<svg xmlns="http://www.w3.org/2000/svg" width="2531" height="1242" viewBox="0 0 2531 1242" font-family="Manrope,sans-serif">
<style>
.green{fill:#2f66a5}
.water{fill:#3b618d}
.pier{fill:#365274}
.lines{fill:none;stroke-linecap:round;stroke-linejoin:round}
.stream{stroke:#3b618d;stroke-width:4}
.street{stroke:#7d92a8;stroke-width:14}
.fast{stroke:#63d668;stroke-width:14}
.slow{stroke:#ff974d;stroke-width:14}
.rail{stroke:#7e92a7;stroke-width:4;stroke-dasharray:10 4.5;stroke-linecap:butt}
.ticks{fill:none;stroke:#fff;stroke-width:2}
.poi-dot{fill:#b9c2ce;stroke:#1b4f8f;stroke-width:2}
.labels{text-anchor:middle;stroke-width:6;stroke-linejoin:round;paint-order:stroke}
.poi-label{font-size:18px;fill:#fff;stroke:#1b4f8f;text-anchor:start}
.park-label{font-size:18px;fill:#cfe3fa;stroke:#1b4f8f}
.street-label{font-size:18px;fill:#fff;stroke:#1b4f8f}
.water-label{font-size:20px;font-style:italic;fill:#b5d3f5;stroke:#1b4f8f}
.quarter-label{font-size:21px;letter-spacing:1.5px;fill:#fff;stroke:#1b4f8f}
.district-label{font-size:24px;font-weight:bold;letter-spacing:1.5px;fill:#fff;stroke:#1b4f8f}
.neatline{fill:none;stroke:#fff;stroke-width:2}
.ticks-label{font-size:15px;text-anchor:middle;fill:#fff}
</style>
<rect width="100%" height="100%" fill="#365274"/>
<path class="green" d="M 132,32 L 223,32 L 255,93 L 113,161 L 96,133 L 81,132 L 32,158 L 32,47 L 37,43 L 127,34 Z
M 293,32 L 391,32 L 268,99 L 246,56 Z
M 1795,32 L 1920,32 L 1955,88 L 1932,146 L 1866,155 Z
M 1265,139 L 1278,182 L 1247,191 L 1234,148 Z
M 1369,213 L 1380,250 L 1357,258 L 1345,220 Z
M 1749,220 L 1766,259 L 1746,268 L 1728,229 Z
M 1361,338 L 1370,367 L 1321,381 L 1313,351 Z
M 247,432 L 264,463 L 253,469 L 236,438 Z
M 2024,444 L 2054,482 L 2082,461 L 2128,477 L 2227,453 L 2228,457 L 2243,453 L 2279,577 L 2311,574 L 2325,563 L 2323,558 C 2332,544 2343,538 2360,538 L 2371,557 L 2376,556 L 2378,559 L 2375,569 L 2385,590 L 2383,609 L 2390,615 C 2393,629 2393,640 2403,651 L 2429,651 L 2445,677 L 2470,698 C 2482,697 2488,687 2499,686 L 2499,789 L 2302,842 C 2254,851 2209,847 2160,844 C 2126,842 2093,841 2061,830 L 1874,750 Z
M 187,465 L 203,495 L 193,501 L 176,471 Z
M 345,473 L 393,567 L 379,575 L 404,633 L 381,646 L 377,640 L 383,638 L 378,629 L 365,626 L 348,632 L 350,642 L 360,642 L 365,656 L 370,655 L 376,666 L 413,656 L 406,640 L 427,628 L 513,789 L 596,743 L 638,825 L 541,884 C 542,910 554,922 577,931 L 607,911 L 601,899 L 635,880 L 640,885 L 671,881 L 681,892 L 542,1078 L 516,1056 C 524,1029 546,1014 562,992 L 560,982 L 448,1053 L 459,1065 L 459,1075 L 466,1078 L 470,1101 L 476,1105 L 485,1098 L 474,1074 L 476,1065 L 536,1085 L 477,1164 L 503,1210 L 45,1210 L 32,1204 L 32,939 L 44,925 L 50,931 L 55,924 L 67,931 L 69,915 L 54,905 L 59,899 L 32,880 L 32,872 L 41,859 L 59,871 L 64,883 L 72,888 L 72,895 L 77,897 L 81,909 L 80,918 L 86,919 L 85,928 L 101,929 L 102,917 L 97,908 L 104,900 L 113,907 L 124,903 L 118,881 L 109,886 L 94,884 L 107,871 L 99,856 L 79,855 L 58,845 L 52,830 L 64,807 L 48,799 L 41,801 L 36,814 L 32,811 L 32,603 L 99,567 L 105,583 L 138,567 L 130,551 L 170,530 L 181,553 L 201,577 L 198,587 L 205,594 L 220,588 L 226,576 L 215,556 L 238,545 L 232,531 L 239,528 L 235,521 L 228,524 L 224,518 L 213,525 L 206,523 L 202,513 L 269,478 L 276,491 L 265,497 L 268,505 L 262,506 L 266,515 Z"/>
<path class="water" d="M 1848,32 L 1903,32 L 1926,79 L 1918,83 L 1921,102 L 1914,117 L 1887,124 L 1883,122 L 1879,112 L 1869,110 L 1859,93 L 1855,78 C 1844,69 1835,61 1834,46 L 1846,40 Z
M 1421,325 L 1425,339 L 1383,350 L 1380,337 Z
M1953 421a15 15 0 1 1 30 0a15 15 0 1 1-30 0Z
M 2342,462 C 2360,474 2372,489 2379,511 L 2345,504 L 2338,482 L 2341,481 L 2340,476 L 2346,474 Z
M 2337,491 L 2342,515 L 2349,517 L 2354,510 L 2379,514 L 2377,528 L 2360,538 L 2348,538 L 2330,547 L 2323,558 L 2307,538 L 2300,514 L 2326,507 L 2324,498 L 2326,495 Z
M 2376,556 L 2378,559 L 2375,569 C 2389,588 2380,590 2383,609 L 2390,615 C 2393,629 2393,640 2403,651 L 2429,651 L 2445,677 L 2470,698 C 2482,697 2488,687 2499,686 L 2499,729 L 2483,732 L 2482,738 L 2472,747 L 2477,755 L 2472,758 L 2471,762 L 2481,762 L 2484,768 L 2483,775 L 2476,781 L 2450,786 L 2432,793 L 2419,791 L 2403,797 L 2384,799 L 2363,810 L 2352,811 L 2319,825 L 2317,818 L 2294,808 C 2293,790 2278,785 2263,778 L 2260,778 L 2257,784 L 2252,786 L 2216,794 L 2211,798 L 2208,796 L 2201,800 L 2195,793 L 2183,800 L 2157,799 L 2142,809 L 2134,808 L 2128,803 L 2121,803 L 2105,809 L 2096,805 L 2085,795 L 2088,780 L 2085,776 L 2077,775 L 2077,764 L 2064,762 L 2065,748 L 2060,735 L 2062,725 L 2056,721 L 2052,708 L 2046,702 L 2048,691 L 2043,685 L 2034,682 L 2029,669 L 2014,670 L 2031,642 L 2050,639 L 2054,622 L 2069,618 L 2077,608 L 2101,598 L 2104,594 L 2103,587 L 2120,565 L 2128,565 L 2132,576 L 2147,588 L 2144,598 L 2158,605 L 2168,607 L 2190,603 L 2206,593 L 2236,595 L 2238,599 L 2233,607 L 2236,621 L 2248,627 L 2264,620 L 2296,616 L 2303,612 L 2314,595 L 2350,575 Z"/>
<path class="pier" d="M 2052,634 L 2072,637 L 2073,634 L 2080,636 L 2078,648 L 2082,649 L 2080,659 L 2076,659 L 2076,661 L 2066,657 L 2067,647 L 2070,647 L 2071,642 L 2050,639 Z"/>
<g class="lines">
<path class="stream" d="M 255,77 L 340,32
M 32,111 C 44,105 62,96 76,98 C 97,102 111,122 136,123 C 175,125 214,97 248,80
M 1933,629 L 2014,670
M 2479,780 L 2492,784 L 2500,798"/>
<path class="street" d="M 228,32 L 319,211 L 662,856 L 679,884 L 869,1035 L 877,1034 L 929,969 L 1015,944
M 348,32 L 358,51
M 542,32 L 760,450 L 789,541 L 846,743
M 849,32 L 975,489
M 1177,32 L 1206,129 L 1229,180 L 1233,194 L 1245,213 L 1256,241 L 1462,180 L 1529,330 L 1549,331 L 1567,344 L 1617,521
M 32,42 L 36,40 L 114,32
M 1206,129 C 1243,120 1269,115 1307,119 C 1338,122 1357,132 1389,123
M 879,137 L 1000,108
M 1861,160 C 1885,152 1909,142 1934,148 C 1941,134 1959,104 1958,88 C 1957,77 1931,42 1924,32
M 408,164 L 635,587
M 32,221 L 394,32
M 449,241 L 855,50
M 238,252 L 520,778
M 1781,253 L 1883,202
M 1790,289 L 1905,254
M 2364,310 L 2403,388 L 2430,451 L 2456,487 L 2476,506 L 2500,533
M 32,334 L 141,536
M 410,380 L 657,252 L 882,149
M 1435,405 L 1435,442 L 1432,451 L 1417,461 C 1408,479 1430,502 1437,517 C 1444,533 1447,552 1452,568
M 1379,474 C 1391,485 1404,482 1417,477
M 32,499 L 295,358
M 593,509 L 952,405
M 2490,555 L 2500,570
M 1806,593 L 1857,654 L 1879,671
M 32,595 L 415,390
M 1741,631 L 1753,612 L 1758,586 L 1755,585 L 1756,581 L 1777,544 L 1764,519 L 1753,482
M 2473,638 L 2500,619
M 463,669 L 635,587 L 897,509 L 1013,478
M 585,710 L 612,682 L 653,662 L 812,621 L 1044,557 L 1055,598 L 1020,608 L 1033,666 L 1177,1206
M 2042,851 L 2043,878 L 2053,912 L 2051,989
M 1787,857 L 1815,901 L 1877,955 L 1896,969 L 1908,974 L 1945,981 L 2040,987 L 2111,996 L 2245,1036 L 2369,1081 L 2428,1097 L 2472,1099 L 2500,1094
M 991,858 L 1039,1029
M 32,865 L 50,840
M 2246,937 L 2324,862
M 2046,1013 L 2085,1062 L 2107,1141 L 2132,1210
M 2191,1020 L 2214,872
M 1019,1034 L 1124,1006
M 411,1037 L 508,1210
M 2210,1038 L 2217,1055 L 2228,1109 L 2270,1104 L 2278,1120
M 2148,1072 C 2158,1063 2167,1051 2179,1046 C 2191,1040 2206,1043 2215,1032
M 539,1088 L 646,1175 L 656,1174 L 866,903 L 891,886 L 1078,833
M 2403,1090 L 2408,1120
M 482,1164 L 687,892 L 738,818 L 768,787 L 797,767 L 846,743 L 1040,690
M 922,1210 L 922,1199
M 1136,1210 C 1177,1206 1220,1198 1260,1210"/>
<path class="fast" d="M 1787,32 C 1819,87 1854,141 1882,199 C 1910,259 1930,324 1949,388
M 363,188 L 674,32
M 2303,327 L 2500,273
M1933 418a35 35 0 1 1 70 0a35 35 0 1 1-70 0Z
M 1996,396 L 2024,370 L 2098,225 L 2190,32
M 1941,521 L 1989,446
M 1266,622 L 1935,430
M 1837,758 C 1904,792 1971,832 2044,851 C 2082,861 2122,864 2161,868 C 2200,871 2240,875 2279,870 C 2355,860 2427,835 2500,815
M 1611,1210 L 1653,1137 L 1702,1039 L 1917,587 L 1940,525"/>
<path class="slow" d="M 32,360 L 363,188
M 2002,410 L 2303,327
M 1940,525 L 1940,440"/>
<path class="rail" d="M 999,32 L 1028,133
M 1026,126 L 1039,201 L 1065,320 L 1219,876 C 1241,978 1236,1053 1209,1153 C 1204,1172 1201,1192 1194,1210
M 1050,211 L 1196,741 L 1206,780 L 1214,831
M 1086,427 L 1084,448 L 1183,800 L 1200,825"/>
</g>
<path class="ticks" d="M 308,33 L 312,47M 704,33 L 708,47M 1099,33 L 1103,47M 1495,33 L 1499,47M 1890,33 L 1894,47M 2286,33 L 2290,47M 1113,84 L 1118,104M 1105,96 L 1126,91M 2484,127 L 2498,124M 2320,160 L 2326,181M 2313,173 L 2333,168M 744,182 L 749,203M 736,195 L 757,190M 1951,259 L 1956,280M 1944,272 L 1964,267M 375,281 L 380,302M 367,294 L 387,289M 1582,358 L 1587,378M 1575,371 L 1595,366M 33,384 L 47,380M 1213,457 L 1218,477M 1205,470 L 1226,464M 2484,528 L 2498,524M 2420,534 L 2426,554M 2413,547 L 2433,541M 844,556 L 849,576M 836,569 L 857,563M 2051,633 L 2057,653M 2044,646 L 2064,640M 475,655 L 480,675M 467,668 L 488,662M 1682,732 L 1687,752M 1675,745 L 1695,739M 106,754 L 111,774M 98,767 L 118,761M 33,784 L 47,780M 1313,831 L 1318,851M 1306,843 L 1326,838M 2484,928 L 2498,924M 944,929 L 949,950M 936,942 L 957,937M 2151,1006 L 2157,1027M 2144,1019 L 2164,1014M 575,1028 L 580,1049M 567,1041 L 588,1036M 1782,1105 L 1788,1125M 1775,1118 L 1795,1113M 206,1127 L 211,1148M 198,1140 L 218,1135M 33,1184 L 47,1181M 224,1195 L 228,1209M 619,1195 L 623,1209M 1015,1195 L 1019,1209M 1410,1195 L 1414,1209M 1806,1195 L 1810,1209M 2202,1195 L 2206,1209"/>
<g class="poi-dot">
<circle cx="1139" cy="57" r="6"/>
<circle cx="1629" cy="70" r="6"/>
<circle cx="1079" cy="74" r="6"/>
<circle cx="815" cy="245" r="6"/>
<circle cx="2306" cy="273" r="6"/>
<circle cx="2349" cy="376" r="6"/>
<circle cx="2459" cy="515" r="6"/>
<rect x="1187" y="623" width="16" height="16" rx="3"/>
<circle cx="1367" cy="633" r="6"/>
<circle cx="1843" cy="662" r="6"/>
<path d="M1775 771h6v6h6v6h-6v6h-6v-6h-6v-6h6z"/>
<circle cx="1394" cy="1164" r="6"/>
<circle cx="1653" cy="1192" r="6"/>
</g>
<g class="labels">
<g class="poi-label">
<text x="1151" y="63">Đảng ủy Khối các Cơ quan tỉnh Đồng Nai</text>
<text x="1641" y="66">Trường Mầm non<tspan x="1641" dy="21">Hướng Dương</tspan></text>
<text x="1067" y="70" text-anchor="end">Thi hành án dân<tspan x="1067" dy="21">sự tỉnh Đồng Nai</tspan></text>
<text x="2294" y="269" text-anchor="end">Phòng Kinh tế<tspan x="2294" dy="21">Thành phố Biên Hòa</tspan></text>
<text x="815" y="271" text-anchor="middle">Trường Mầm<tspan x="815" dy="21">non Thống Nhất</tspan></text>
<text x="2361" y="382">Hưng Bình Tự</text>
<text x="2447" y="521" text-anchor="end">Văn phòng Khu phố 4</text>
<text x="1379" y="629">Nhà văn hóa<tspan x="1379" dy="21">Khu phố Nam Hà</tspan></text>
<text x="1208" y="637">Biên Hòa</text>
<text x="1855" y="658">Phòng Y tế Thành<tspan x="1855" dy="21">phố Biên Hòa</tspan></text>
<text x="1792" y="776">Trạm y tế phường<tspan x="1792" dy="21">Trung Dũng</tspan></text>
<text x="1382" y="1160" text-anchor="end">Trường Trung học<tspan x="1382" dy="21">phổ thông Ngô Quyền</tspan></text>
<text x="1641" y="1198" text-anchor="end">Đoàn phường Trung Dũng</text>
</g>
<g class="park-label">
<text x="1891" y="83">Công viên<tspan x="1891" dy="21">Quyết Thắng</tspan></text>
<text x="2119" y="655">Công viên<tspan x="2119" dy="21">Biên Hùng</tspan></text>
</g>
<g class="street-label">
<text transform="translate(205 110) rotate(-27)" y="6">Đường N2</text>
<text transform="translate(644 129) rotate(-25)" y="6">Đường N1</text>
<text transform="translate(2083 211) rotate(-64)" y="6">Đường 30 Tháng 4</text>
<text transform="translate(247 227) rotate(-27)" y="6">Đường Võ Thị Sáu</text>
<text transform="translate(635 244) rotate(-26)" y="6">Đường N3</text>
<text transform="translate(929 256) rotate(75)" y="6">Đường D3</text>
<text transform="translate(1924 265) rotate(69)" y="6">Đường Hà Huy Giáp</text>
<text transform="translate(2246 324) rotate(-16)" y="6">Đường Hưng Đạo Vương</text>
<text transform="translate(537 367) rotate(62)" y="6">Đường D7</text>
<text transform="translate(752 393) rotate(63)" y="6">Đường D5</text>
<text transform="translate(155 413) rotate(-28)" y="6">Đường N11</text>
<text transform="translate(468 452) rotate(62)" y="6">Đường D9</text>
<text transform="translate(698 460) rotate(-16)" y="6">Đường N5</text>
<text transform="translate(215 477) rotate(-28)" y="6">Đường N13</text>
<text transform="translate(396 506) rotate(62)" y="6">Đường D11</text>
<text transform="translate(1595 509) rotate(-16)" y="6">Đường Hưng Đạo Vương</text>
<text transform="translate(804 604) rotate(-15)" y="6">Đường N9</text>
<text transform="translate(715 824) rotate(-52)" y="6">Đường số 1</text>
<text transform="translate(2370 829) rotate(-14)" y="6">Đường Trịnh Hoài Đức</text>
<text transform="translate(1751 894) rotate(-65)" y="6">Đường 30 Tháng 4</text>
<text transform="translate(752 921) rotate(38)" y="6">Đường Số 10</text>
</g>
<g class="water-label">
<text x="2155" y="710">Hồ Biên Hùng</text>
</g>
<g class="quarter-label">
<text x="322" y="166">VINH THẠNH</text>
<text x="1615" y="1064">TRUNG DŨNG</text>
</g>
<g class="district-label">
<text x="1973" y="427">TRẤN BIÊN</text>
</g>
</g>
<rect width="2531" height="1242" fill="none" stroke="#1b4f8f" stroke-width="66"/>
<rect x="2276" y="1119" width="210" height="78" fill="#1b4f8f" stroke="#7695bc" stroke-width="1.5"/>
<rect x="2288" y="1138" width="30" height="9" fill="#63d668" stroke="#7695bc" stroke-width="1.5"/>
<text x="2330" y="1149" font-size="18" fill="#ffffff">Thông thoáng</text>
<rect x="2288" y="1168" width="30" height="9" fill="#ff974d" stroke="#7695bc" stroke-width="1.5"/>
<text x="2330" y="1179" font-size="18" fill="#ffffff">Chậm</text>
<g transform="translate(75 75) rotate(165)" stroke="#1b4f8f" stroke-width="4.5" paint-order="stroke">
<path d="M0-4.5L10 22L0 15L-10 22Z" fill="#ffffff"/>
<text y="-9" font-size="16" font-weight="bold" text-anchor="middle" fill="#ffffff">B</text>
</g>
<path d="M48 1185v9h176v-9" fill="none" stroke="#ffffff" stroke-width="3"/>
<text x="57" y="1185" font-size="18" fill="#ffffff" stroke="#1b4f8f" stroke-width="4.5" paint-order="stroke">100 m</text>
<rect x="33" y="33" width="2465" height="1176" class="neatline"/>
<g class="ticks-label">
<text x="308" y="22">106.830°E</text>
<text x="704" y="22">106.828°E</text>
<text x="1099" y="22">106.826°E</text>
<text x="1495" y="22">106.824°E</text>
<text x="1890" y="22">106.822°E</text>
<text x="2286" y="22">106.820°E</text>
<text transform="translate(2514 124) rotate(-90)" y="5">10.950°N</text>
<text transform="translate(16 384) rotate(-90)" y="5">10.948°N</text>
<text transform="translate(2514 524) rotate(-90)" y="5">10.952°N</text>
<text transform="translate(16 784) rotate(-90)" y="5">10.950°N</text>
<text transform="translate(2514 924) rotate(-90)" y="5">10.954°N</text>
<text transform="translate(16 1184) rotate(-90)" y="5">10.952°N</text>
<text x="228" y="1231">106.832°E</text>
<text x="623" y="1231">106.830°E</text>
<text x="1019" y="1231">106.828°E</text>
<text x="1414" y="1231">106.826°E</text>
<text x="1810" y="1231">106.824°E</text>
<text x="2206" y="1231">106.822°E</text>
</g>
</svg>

__________

Filter the data above by the word "linejoin" and copy every line that matches.

▶ Response below
.lines{fill:none;stroke-linecap:round;stroke-linejoin:round}
.labels{text-anchor:middle;stroke-width:6;stroke-linejoin:round;paint-order:stroke}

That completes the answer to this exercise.